The absence of a deal on harmonized sales tax (HST) compensation — a long-festering source of tension between Ottawa and Quebec — seems to be the most important reason why the Bloc Quebecois 49 MPs plan to vote against the federal budget.
‘We played our cards based on Quebec’s interests,’ Bloc leader Gilles Duceppe said in a post-budget scrum, indicating that his party would not be propping up the government. ‘That’s what we do here. And we certainly can’t accept what’s been offered.
‘There’s no reason why Ontario should get $4.3 billion and British Columbia should get $1.6 billion and Quebec should get nothing.’
The dispute over HST compensation reaches back more than two decades. In 1990, the federal government under Brian Mulroney struck a deal with the government of Quebec Liberal premier Robert Bourassa that, two years later, saw the province become the first in the country to harmonize its provincial sales tax with the then-new federal Goods and Services Tax (GST).
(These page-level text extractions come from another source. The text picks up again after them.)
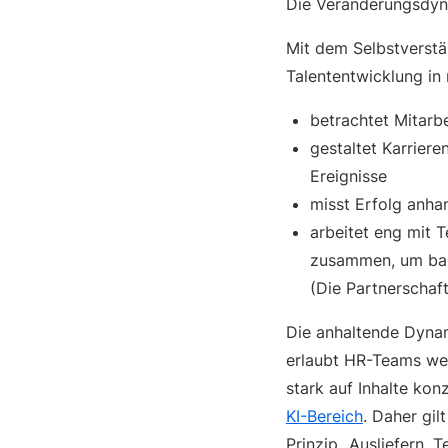
Die Veränderungsdyna
Mit dem Selbstverstä
Talententwicklung in 
betrachtet Mitarb
gestaltet Karriere
Ereignisse
misst Erfolg anha
arbeitet eng mit 
zusammen, um basi
(Die Partnerschaf
Die anhaltende Dynami
erlaubt HR-Teams wed
stark auf Inhalte kon
KI-Bereich
. Daher gi
Prinzip „Ausliefern, 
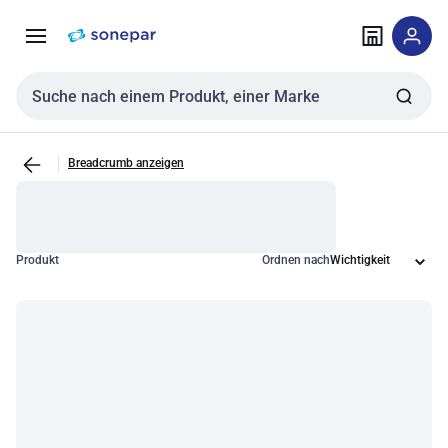
Zur
Zum
Navigation
Inhalt
springen
springen
Sucheingabe
Breadcrumb anzeigen
Produkt
Ordnen nach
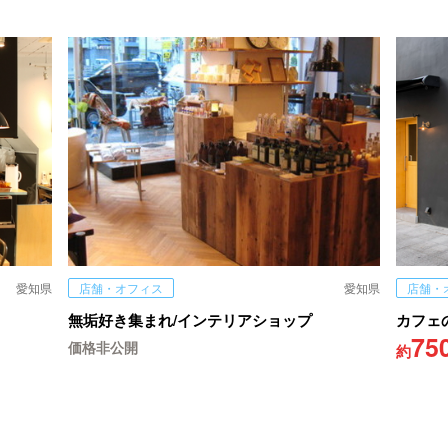
愛知県
店舗・オフィス
愛知県
店舗・
無垢好き集まれ/インテリアショップ
カフェ
75
価格非公開
約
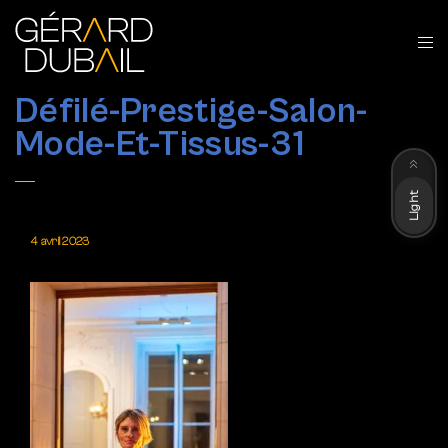
Défilé-Prestige-Salon-
Mode-Et-Tissus-31
Dark
Light
4 avril 2023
The province’s 8.5% provincial sales tax was combined with the GST.
When the deal was originally struck, Ottawa offered Quebec no compensation for assuming administrative responsibilities for the HST, nor for any loss in sales tax revenue stemming from the harmonization.
However, as the feds sought tax harmonization deals with other provinces in ensuing decades, it wooed them with rich compensation packages. In 1997, New Brunswick, Newfoundland and Nova Scotia shared $961-million in compensation for harmonizing their taxes; two years ago, Ontario agreed to a $4.3 billion compensatory package, while British Columbia’s move to a Harmonized Sales Tax earned them $1.6 billion from the feds.
Quebec first expressed concerns about its lack of compensation when the Atlantic provinces’ deal was unveiled. Its complaints got louder in the wake of the Ontario and B.C. deals. On April 28, 2009, the Bloc’s critic for the Economic Development Agency of Canada for the Regions of Quebec, Jean-Yves Laforest, introduced a motion in the House of Commons calling for the feds to negotiate in good faith with the Government of Quebec to resolve the dispute, demanding a compensation package prorated to that awarded Ontario.
On January 26th, when the Bloc released their list of demands for the 2011 federal budget, a $2.2 billion HST compensation package was chief among them.
During Monday’s question period in the House of Commons, Duceppe claimed that after months of negotiations between Ottawa and the Liberal government of Jean Charest in Quebec City, a draft agreement to resolve the dispute awaited only the signature of Finance Minister Jim Flaherty. NDP MP Thomas Mulcair, who represents the Montreal riding of Outremont, further suggested that the federal government was stalling on finalizing the agreement, rather than including it in the budget, for political reasons. He argued that its absence from the budget would make it impossible for the Bloc to support the government, and that the unveiling of a deal during an election campaign would help the Conservatives curry favour in Quebec.
In a post-budget interview, Flaherty dismissed the claims, suggesting that there were fundamental problems with the proposal Quebec submitted, and that he had yet to receive additional information he’d requested from the province. However, he wouldn’t rule out the possibility that a deal could get done soon — possibly in the midst of an election campaign.